*Exercise details*
Pictures stay out of the answer, but every line of the material must be restated exactly.

* * * * * * *

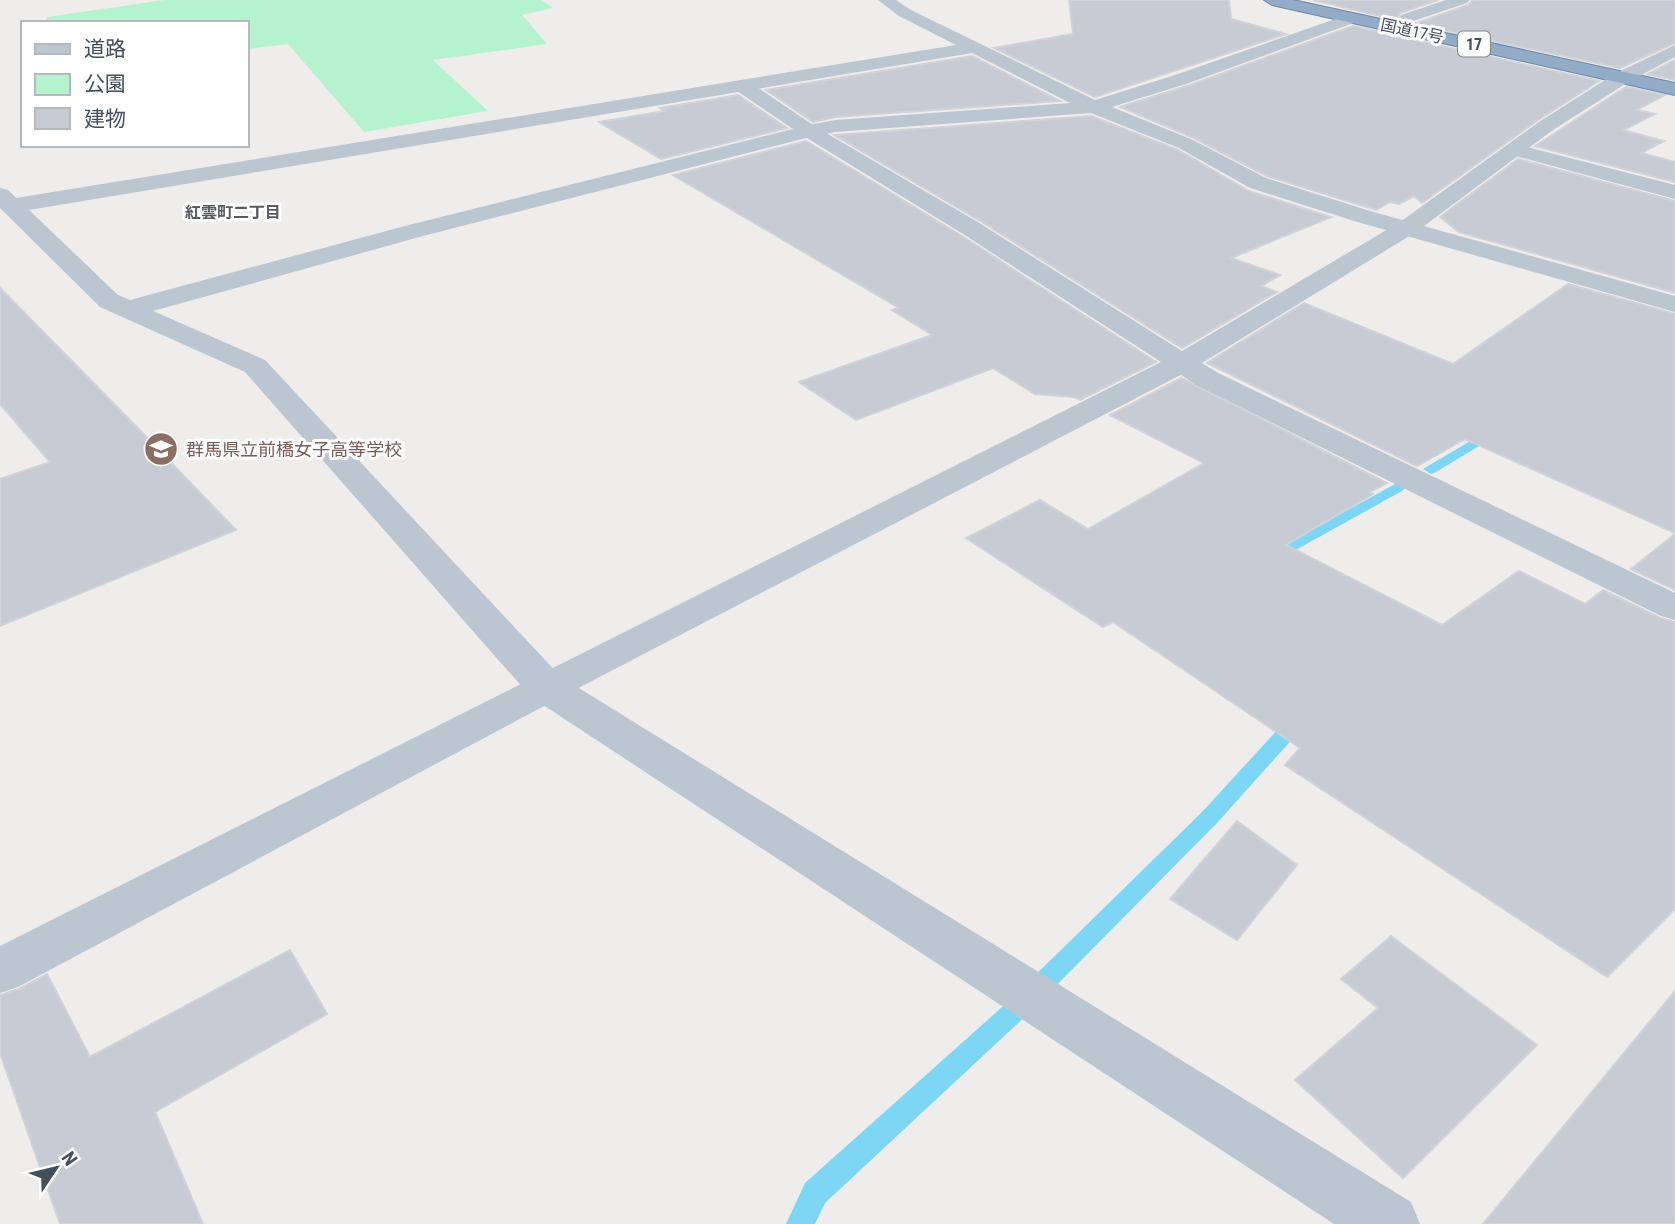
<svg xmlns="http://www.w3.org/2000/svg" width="1675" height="1224" viewBox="0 0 1675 1224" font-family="'Roboto Condensed','Noto Sans JP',sans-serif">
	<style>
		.green { fill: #b5f3cf }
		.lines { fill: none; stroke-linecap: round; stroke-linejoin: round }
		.stream { fill: #7dd7f4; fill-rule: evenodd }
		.building { fill: #c7cbd3; stroke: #cfd2d9; stroke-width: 2 }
		.trunk-casing { stroke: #6a87ac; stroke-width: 2 }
		.minor { fill: #bbc6d0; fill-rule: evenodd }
		.tertiary { fill: #bbc6d0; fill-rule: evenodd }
		.trunk { fill: #94abc8; fill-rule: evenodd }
		.labels { text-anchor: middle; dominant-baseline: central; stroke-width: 6; stroke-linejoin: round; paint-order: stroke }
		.far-street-label { font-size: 16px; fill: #434f5b; stroke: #fff }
		.shield { fill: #fff; stroke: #7b848c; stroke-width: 2 }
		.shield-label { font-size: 16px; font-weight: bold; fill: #434f5b }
		.far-neighbourhood-label { font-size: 16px; font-weight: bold; fill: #585c62; stroke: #fff }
		.education-label { font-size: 18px; fill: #785e54; stroke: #fff; text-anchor: start }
	</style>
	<rect width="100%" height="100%" fill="#efecec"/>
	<polygon class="green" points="164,0 542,0 553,8 522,15 547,44 433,60 488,111 364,132 288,44 247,49 247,23 46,23 47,17"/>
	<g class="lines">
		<g class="stream">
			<polygon points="1494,427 1499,428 1501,431 1499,434 1436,472 1431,474 1423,469"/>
			<polygon points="1397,483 1402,485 1405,488 1402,491 1276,561 1270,562 1262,557"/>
			<polygon points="1298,713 1305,715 1308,720 1305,725 1217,823 1028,1014 825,1203 815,1224 786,1224 805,1183 1010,1000 1203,811 1291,715"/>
		</g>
	</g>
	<g class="building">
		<polygon points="1069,0 1229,0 1231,19 1286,34 1095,97 994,48 1073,34"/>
		<polygon points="1313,0 1438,0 1400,13 1397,20"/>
		<polygon points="1473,0 1675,0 1675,43 1620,68 1414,24 1468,5"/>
		<polygon points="1353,26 1599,81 1538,120 1422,203 1414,196 1399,204 1390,202 1376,210 1267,176 1194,138 1120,107 1190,85"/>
		<polygon points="972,56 1060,101 835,117 813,122 766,90"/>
		<polygon points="1675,60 1675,80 1648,74"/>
		<polygon points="1626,87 1665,95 1636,110 1655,114 1623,130 1664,141 1641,153 1675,162 1675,182 1535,146"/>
		<polygon points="738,95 787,128 661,159 599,122 665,111 660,108"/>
		<polygon points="1091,116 1178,150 1249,191 1331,217 1231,258 1280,275 1261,286 1277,292 1182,348 982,222 834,135"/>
		<polygon points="806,141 962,236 1156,362 1080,400 1074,397 1035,394 993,368 856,420 799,382 932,335 892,310 899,308 673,175"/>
		<polygon points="1518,159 1675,201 1675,293 1459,232 1440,217"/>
		<polygon points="1568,284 1675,314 1675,533 1465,439 1417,466 1207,363 1304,303 1453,364"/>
		<polygon points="0,288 128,418 236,530 0,626 0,479 50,462 0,404"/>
		<polygon points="1181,378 1387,483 1370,492 1373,494 1286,545 1442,625 1519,571 1585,604 1603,590 1660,618 1675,622 1675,909 1607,977 1285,765 1300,748 1113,622 1103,627 966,538 1040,500 1088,529 1204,463 1110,415"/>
		<polygon points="1675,534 1675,590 1631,569"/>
		<polygon points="1237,821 1297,865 1237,940 1170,899"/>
		<polygon points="1391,936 1537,1045 1403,1178 1295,1080 1378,1008 1341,979"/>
		<polygon points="290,950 327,1014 155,1112 203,1224 60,1224 0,1053 0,995 19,989 47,974 90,1057"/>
		<polygon points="1675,991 1675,1224 1483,1224"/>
	</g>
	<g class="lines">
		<g class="trunk-casing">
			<polygon id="trunk" points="1264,0 1293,0 1675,83 1675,95 1272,5"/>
		</g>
		<g class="minor">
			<path d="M878,0H896L911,10L1095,100L1175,75L1347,15H1359L1361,18L1359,21L1189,83L1112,107L1193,140L1266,178L1370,211L1675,296V312L1354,221L1250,188L1179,148L1091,113L835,132L810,137L423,236L153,311L265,360L561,677L1411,1202L1420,1224H1334L531,697L245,372L100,307L0,208V188L8,190L16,198L956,45L899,16ZM972,53L1070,103L835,120L809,125L405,226L130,300L118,295L29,210Z"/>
			<polygon points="1446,0 1470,0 1467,3 1413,21 1401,21 1399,18 1401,15"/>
			<polygon points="1515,144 1675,185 1675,199 1508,154 1504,150 1508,146"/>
			<polygon points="1182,354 1192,357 1218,373 1675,593 1675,620 1661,616 1196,385 1172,369 1167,363 1172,357"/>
		</g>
		<polygon class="tertiary" points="1675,45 1675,57 1630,81 1553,130 1416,232 1192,369 561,697 18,987 0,993 0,946 1161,362 963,234 802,135 734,89 732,85 734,81 748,81 816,127 981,224 1182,351 1400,222 1539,122 1616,73"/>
		<use href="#trunk" class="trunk"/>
	</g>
	<defs>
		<g id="school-disc" transform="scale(1.75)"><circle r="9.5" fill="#8d6e63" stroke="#fff"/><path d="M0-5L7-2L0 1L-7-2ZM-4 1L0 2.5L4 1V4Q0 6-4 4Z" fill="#fff"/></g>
	</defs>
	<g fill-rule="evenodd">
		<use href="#school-disc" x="161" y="449"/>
	</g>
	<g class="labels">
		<g class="far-street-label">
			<text transform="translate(1412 31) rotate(12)">国道17号</text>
		</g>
		<rect class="shield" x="1458" y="31.5" width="32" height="25" rx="5"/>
		<g class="shield-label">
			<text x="1474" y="44">17</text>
		</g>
		<g class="far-neighbourhood-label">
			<text x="233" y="212">紅雲町二丁目</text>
		</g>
		<g class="education-label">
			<text x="186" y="449">群馬県立前橋女子高等学校</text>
		</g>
	</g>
	<rect x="21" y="21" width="228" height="126" fill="#ffffff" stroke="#b4b9bd" stroke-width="2"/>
	<rect x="35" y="44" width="35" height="10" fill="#bbc6d0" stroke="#b4b9bd" stroke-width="2"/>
	<text x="84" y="56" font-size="21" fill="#434f5b">道路</text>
	<rect x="35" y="74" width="35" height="21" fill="#b5f3cf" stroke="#b4b9bd" stroke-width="2"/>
	<text x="84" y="91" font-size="21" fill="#434f5b">公園</text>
	<rect x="35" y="108" width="35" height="21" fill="#c7cbd3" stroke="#b4b9bd" stroke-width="2"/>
	<text x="84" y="126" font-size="21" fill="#434f5b">建物</text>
	<g transform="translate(56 1168) rotate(55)" stroke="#ffffff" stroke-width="5" paint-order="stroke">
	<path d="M0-5L12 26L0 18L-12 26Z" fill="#434f5b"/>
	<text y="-10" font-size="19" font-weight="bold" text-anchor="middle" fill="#434f5b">N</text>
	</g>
</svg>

* * * * * * *

*Exercise response*
<svg xmlns="http://www.w3.org/2000/svg" width="1675" height="1224" viewBox="0 0 1675 1224" font-family="'Roboto Condensed','Noto Sans JP',sans-serif">
	<style>
		.green { fill: #b5f3cf }
		.lines { fill: none; stroke-linecap: round; stroke-linejoin: round }
		.stream { fill: #7dd7f4; fill-rule: evenodd }
		.building { fill: #c7cbd3; stroke: #cfd2d9; stroke-width: 2 }
		.trunk-casing { stroke: #6a87ac; stroke-width: 2 }
		.minor { fill: #bbc6d0; fill-rule: evenodd }
		.tertiary { fill: #bbc6d0; fill-rule: evenodd }
		.trunk { fill: #94abc8; fill-rule: evenodd }
		.labels { text-anchor: middle; dominant-baseline: central; stroke-width: 6; stroke-linejoin: round; paint-order: stroke }
		.far-street-label { font-size: 16px; fill: #434f5b; stroke: #fff }
		.shield { fill: #fff; stroke: #7b848c; stroke-width: 2 }
		.shield-label { font-size: 16px; font-weight: bold; fill: #434f5b }
		.far-neighbourhood-label { font-size: 16px; font-weight: bold; fill: #585c62; stroke: #fff }
		.education-label { font-size: 18px; fill: #785e54; stroke: #fff; text-anchor: start }
	</style>
	<rect width="100%" height="100%" fill="#efecec"/>
	<polygon class="green" points="164,0 542,0 553,8 522,15 547,44 433,60 488,111 364,132 288,44 247,49 247,23 46,23 47,17"/>
	<g class="lines">
		<g class="stream">
			<polygon points="1494,427 1499,428 1501,431 1499,434 1436,472 1431,474 1423,469"/>
			<polygon points="1397,483 1402,485 1405,488 1402,491 1276,561 1270,562 1262,557"/>
			<polygon points="1298,713 1305,715 1308,720 1305,725 1217,823 1028,1014 825,1203 815,1224 786,1224 805,1183 1010,1000 1203,811 1291,715"/>
		</g>
	</g>
	<g class="building">
		<polygon points="1069,0 1229,0 1231,19 1286,34 1095,97 994,48 1073,34"/>
		<polygon points="1313,0 1438,0 1400,13 1397,20"/>
		<polygon points="1473,0 1675,0 1675,43 1620,68 1414,24 1468,5"/>
		<polygon points="1353,26 1599,81 1538,120 1422,203 1414,196 1399,204 1390,202 1376,210 1267,176 1194,138 1120,107 1190,85"/>
		<polygon points="972,56 1060,101 835,117 813,122 766,90"/>
		<polygon points="1675,60 1675,80 1648,74"/>
		<polygon points="1626,87 1665,95 1636,110 1655,114 1623,130 1664,141 1641,153 1675,162 1675,182 1535,146"/>
		<polygon points="738,95 787,128 661,159 599,122 665,111 660,108"/>
		<polygon points="1091,116 1178,150 1249,191 1331,217 1231,258 1280,275 1261,286 1277,292 1182,348 982,222 834,135"/>
		<polygon points="806,141 962,236 1156,362 1080,400 1074,397 1035,394 993,368 856,420 799,382 932,335 892,310 899,308 673,175"/>
		<polygon points="1518,159 1675,201 1675,293 1459,232 1440,217"/>
		<polygon points="1568,284 1675,314 1675,533 1465,439 1417,466 1207,363 1304,303 1453,364"/>
		<polygon points="0,288 128,418 236,530 0,626 0,479 50,462 0,404"/>
		<polygon points="1181,378 1387,483 1370,492 1373,494 1286,545 1442,625 1519,571 1585,604 1603,590 1660,618 1675,622 1675,909 1607,977 1285,765 1300,748 1113,622 1103,627 966,538 1040,500 1088,529 1204,463 1110,415"/>
		<polygon points="1675,534 1675,590 1631,569"/>
		<polygon points="1237,821 1297,865 1237,940 1170,899"/>
		<polygon points="1391,936 1537,1045 1403,1178 1295,1080 1378,1008 1341,979"/>
		<polygon points="290,950 327,1014 155,1112 203,1224 60,1224 0,1053 0,995 19,989 47,974 90,1057"/>
		<polygon points="1675,991 1675,1224 1483,1224"/>
	</g>
	<g class="lines">
		<g class="trunk-casing">
			<polygon id="trunk" points="1264,0 1293,0 1675,83 1675,95 1272,5"/>
		</g>
		<g class="minor">
			<path d="M878,0H896L911,10L1095,100L1175,75L1347,15H1359L1361,18L1359,21L1189,83L1112,107L1193,140L1266,178L1370,211L1675,296V312L1354,221L1250,188L1179,148L1091,113L835,132L810,137L423,236L153,311L265,360L561,677L1411,1202L1420,1224H1334L531,697L245,372L100,307L0,208V188L8,190L16,198L956,45L899,16ZM972,53L1070,103L835,120L809,125L405,226L130,300L118,295L29,210Z"/>
			<polygon points="1446,0 1470,0 1467,3 1413,21 1401,21 1399,18 1401,15"/>
			<polygon points="1515,144 1675,185 1675,199 1508,154 1504,150 1508,146"/>
			<polygon points="1182,354 1192,357 1218,373 1675,593 1675,620 1661,616 1196,385 1172,369 1167,363 1172,357"/>
		</g>
		<polygon class="tertiary" points="1675,45 1675,57 1630,81 1553,130 1416,232 1192,369 561,697 18,987 0,993 0,946 1161,362 963,234 802,135 734,89 732,85 734,81 748,81 816,127 981,224 1182,351 1400,222 1539,122 1616,73"/>
		<use href="#trunk" class="trunk"/>
	</g>
	<defs>
		<g id="school-disc" transform="scale(1.75)"><circle r="9.5" fill="#8d6e63" stroke="#fff"/><path d="M0-5L7-2L0 1L-7-2ZM-4 1L0 2.5L4 1V4Q0 6-4 4Z" fill="#fff"/></g>
	</defs>
	<g fill-rule="evenodd">
		<use href="#school-disc" x="161" y="449"/>
	</g>
	<g class="labels">
		<g class="far-street-label">
			<text transform="translate(1412 31) rotate(12)">国道17号</text>
		</g>
		<rect class="shield" x="1458" y="31.5" width="32" height="25" rx="5"/>
		<g class="shield-label">
			<text x="1474" y="44">17</text>
		</g>
		<g class="far-neighbourhood-label">
			<text x="233" y="212">紅雲町二丁目</text>
		</g>
		<g class="education-label">
			<text x="186" y="449">群馬県立前橋女子高等学校</text>
		</g>
	</g>
	<rect x="21" y="21" width="228" height="126" fill="#ffffff" stroke="#b4b9bd" stroke-width="2"/>
	<rect x="35" y="44" width="35" height="10" fill="#bbc6d0" stroke="#b4b9bd" stroke-width="2"/>
	<text x="84" y="56" font-size="21" fill="#434f5b">道路</text>
	<rect x="35" y="74" width="35" height="21" fill="#b5f3cf" stroke="#b4b9bd" stroke-width="2"/>
	<text x="84" y="91" font-size="21" fill="#434f5b">公園</text>
	<rect x="35" y="108" width="35" height="21" fill="#c7cbd3" stroke="#b4b9bd" stroke-width="2"/>
	<text x="84" y="126" font-size="21" fill="#434f5b">建物</text>
	<g transform="translate(56 1168) rotate(55)" stroke="#ffffff" stroke-width="5" paint-order="stroke">
	<path d="M0-5L12 26L0 18L-12 26Z" fill="#434f5b"/>
	<text y="-10" font-size="19" font-weight="bold" text-anchor="middle" fill="#434f5b">N</text>
	</g>
</svg>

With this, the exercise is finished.